Una citazione letteraria riportata all’interno della copertina del CD che recensiamo ci introduce a quello che costituisce il probabile significato di fondo dell’opera di Nevica Noise, progetto parallelo di Gianluca Lo presti, musicista produttore e collaboratore artistico di lunga data con interessanti esperienze con Lucio Dalla, Alberto Cottica e Giovanni Rubbiani (ex Modena City Ranblers), Blaine Reininger e Steven Brown (Tuxedomoon) e con maestri amici come Gianni Maroccolo, Giorgio Canali, Paolo Benvegnu’, Manuel Agnelli, Morgan: “E in quel momento capii.

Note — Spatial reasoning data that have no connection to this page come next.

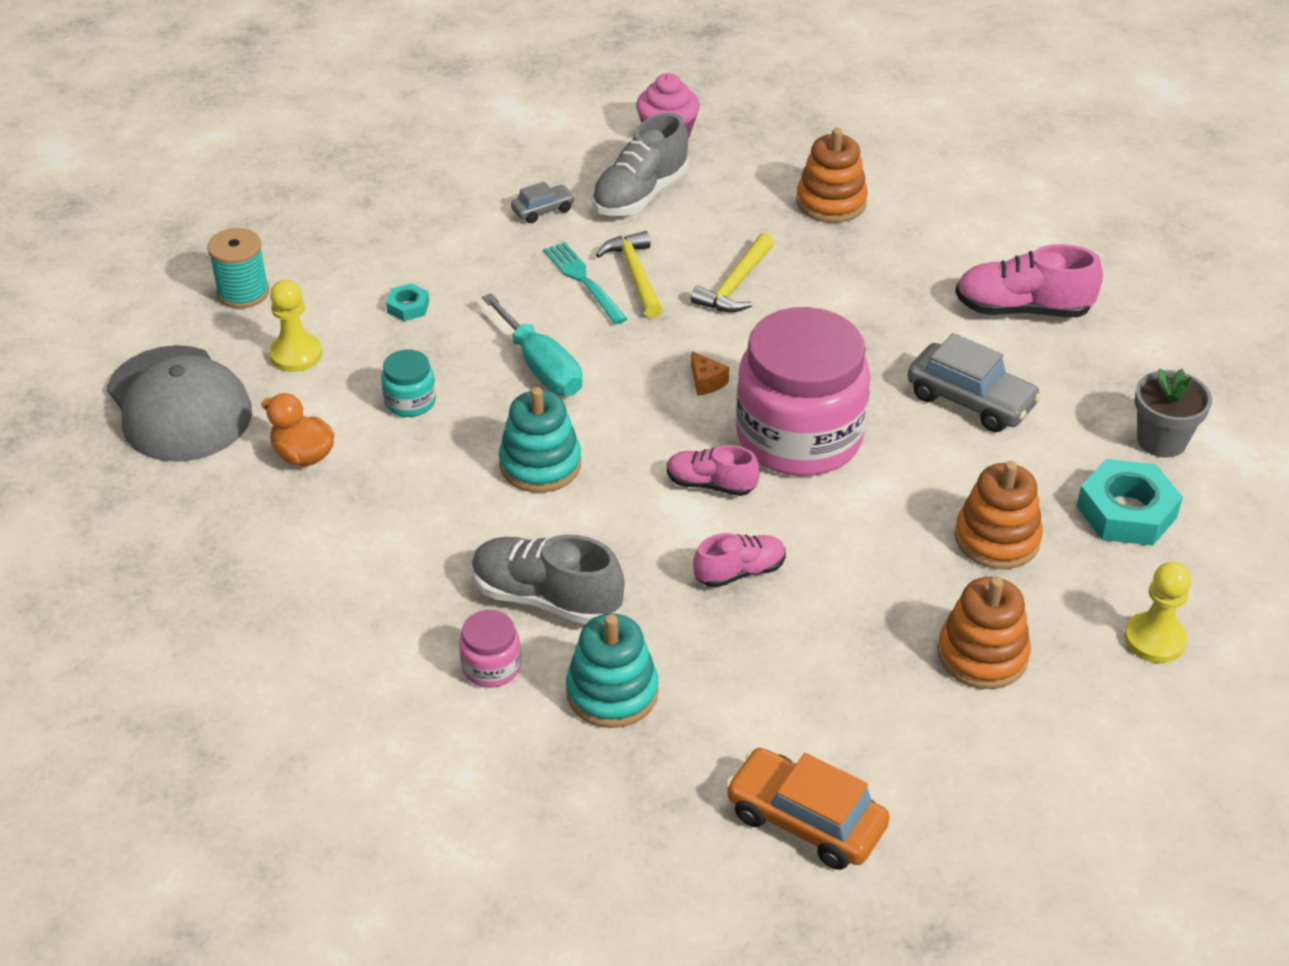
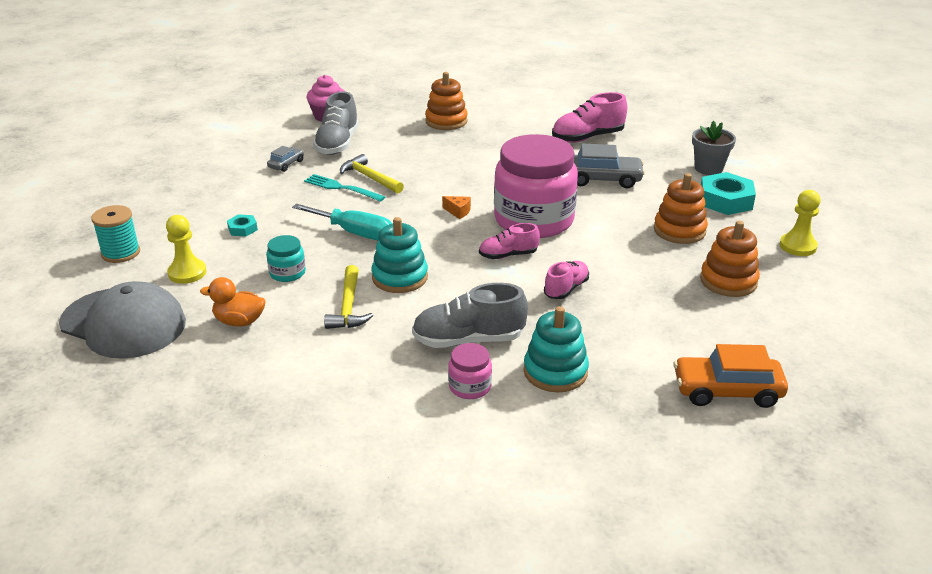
camera: 30 degrees left, 10 degrees down
yellow hammer [691,233,774,312] -> yellow hammer moved to [324,265,373,329]

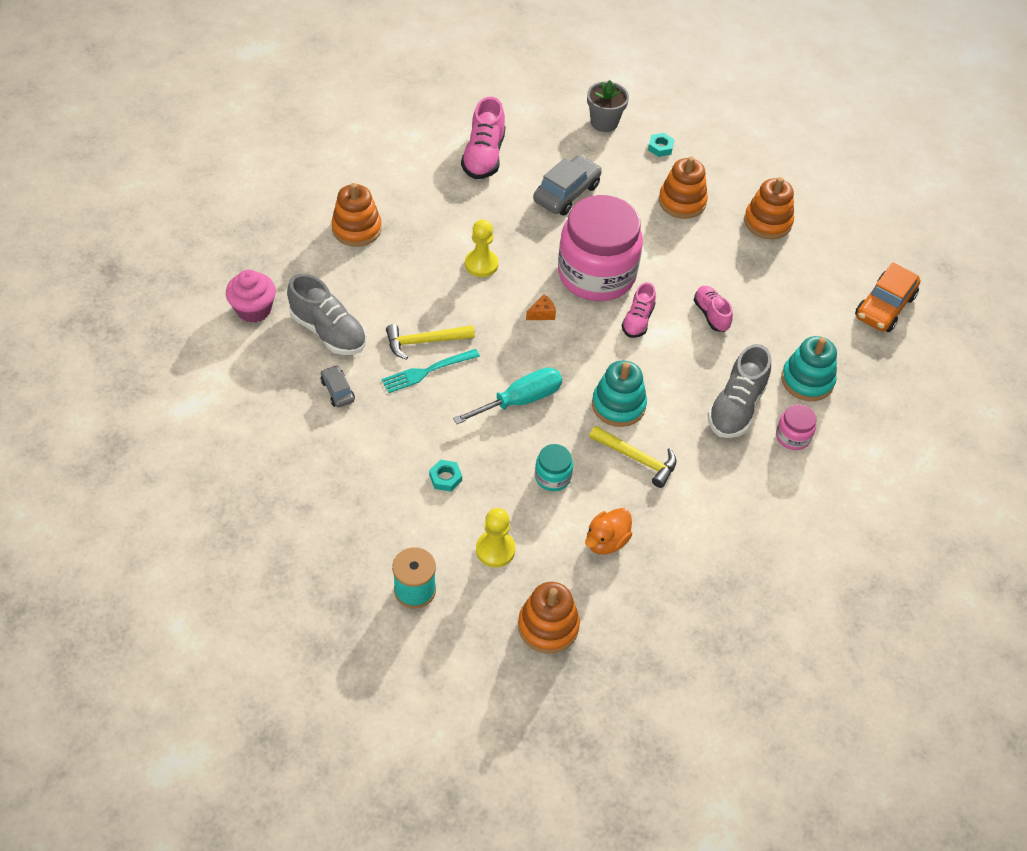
camera: 60 degrees left, 20 degrees up
grey cap [59,281,186,359] -> orange stacking toy [518,582,580,654]
turquoise nut [701,172,756,215] -> turquoise nut [648,133,675,157], size x0.50
yellow pawn [780,190,821,256] -> yellow pawn moved to [465,219,499,277]

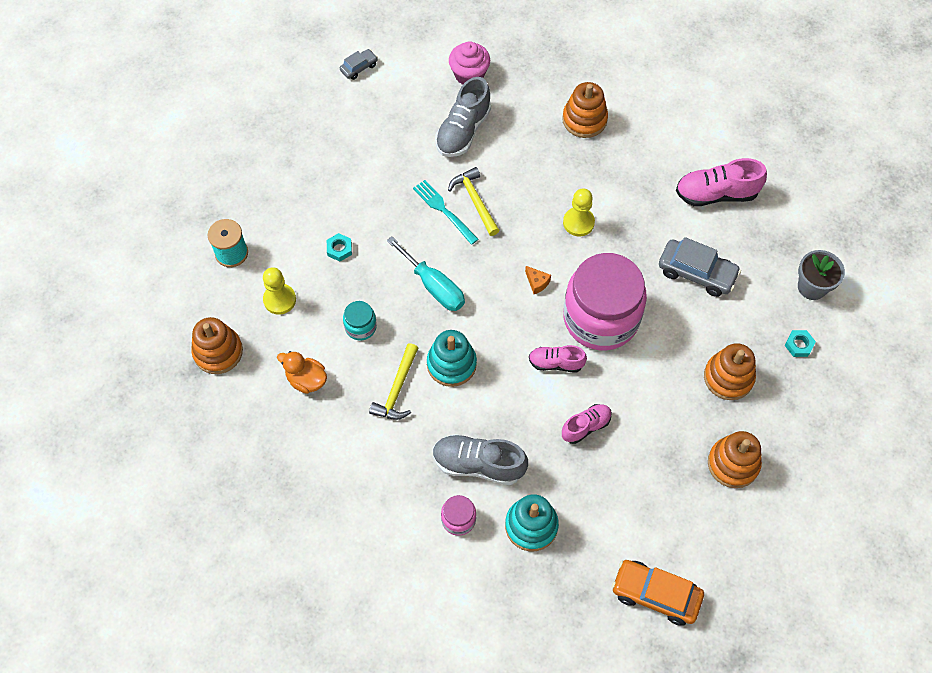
camera: 80 degrees right, 10 degrees up
grey car [321,365,355,408] -> grey car moved to [340,49,378,80]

Eravamo state meravigliose compagne di viaggio, ma in fondo non eravamo che aggregati metallici che disegnavano ognuno la propria orbita.” (La ragazza dello Sputnik – Murakami Haruki)

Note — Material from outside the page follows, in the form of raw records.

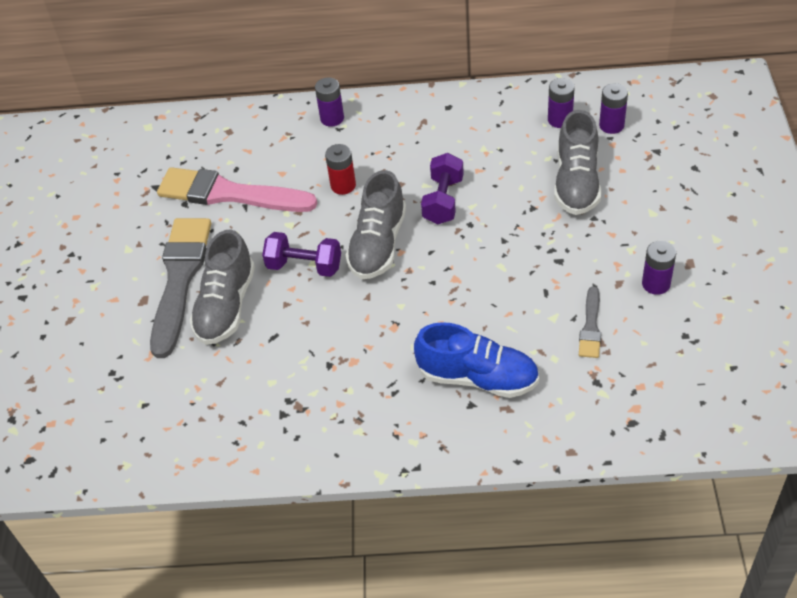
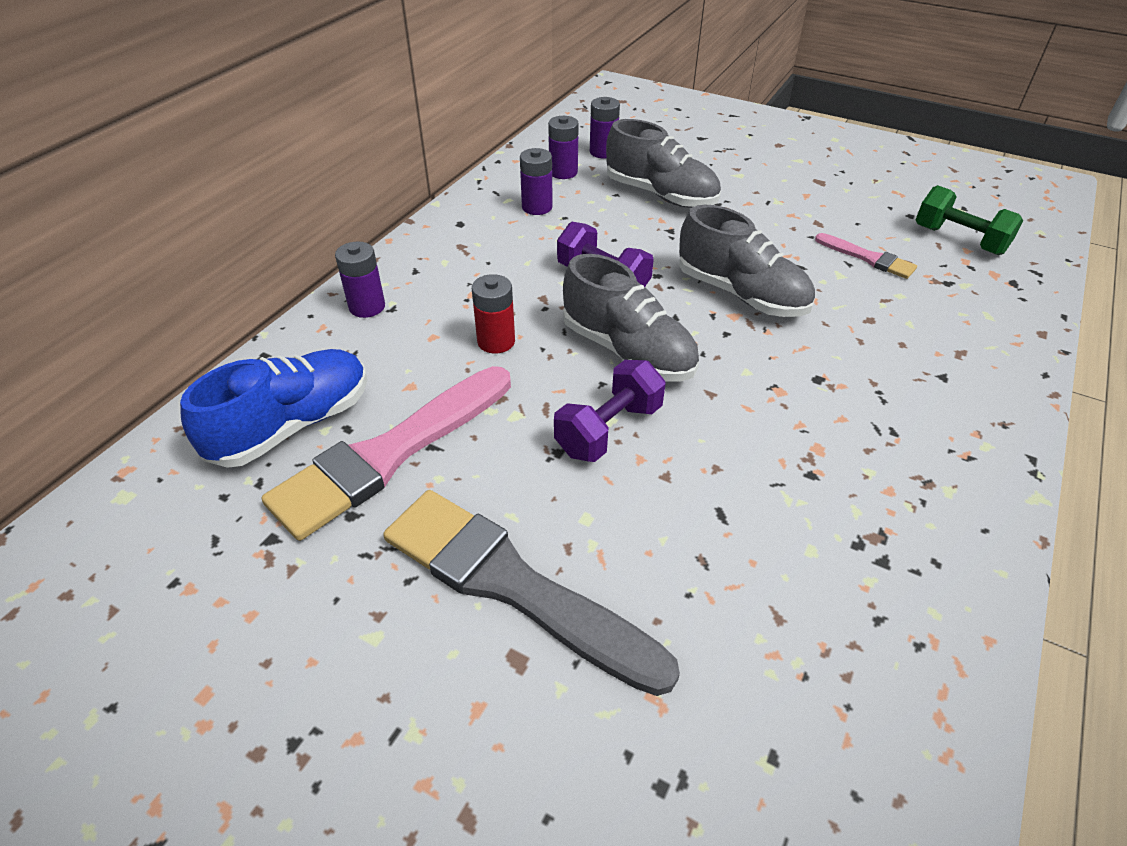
camera: 65 degrees left, 5 degrees down
grey shoe [190,229,255,345] -> grey shoe moved to [679,205,815,317]
blue shoe [414,322,539,398] -> blue shoe moved to [180,349,367,468]
grey brush [579,287,601,358] -> pink brush [815,233,917,279]
purple battery [642,241,676,295] -> purple battery moved to [520,148,553,215]
none -> green dumbbell [916,185,1023,255]

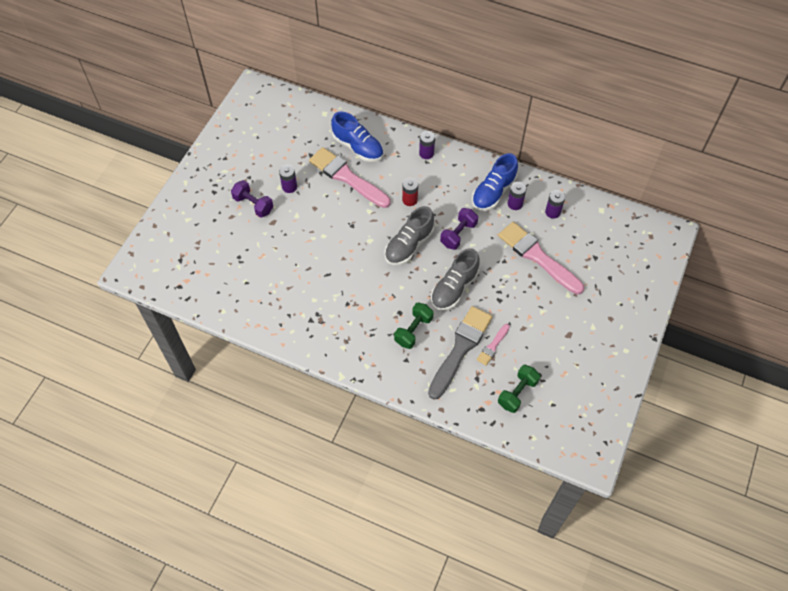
camera: 85 degrees right, 15 degrees up
grey brush [383,490,680,696] -> grey brush moved to [428,306,492,399]
purple dumbbell [554,360,665,462] -> purple dumbbell moved to [231,180,273,218]
purple battery [590,97,620,158] -> purple battery moved to [279,165,297,193]
grey shoe [606,119,721,208] -> pink brush [498,222,584,295]
none -> green dumbbell [394,302,434,349]
none -> blue shoe [472,153,518,211]

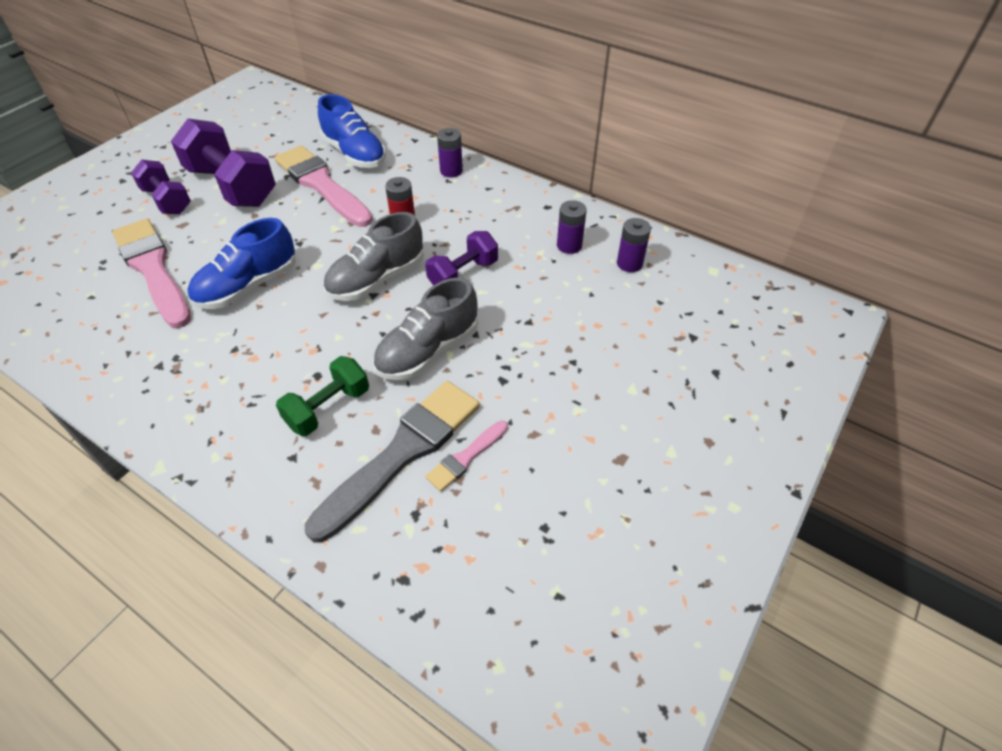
camera: 10 degrees right, 10 degrees down
purple battery [279,165,297,193] -> purple dumbbell [171,119,276,207]
blue shoe [472,153,518,211] -> blue shoe moved to [188,218,296,309]
pink brush [498,222,584,295] -> pink brush moved to [112,219,191,328]
green dumbbell [498,365,541,413] -> none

Sputnik, il disco di cui stiamo parlando, comprende otto brani per una durata d’ascolto di oltre cinquanta minuti, una vera e propria cascata di suoni elettronici che con la sua ricercata glacialità e asetticità sembra volerci raccontare di quanto l’uomo appaia sempre più afflitto dalla solitudine, inesorabilmente immerso com’è nelle profondità del proprio ego e nonostante abbia la soluzione ai propri problemi (che consiste nell’avvicinarsi all’amore, all’amicizia, alla comprensione e alla solidarietà umana, tanto per citarne alcuni, e nel farsi coinvolgere senza opporre resistenza da questi elementi) a portata di mano.
Musicalmente parlando, il lavoro di Lo Presti si presenta come una lunga suite o, per usare una espressione in voga molti anni fa, un “concept album”, una raccolta di brani, cioè, uniti da un unico filo conduttore tematico. Doppia batteria, Moog noise, Drum loops, generatori di effetti elettronici vari, campionamenti e kaosspad sono alcuni degli strumenti che concorrono alla creazione di un suono spaziale tutto sommato gradevole all’ascolto. Un disco interessante, Sputnik, che mi sentirei di consigliare agli amanti del genere ambient/elettronica.
Nevica Noise – Sputnik
“E in quel momento capii. Eravamo state meravigliose compagne di viaggio, ma in fondo non eravamo che aggregati metallici che disegnavano ognuno la propria orbita.”